Records from a dataset
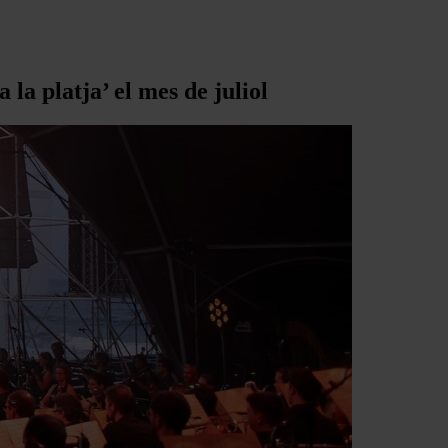
 la platja’ el mes de juliol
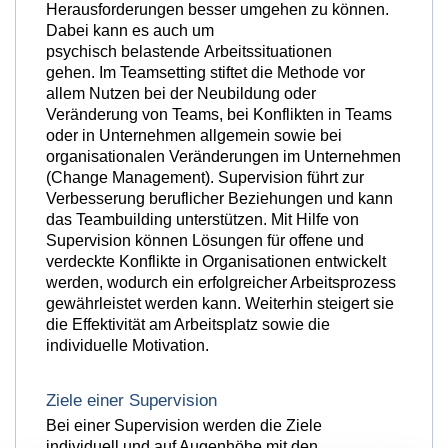
Herausforderungen besser umgehen zu können.
Dabei kann es auch um
psychisch belastende Arbeitssituationen
gehen. Im Teamsetting stiftet die Methode vor
allem Nutzen bei der Neubildung oder
Veränderung von Teams, bei Konflikten in Teams
oder in Unternehmen allgemein sowie bei
organisationalen Veränderungen im Unternehmen
(Change Management). Supervision führt zur
Verbesserung beruflicher Beziehungen und kann
das Teambuilding unterstützen. Mit Hilfe von
Supervision können Lösungen für offene und
verdeckte Konflikte in Organisationen entwickelt
werden, wodurch ein erfolgreicher Arbeitsprozess
gewährleistet werden kann. Weiterhin steigert sie
die Effektivität am Arbeitsplatz sowie die
individuelle Motivation.
Ziele einer Supervision
Bei einer Supervision werden die Ziele
individuell und auf Augenhöhe mit den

What is required = Reproduce every line of the text in the material above word for word, leaving out the pictures.

Solution to the problem =
 la platja’ el mes de juliol
Herausforderungen besser umgehen zu können.
Dabei kann es auch um
psychisch belastende Arbeitssituationen
gehen. Im Teamsetting stiftet die Methode vor
allem Nutzen bei der Neubildung oder
Veränderung von Teams, bei Konflikten in Teams
oder in Unternehmen allgemein sowie bei
organisationalen Veränderungen im Unternehmen
(Change Management). Supervision führt zur
Verbesserung beruflicher Beziehungen und kann
das Teambuilding unterstützen. Mit Hilfe von
Supervision können Lösungen für offene und
verdeckte Konflikte in Organisationen entwickelt
werden, wodurch ein erfolgreicher Arbeitsprozess
gewährleistet werden kann. Weiterhin steigert sie
die Effektivität am Arbeitsplatz sowie die
individuelle Motivation.
Ziele einer Supervision
Bei einer Supervision werden die Ziele
individuell und auf Augenhöhe mit den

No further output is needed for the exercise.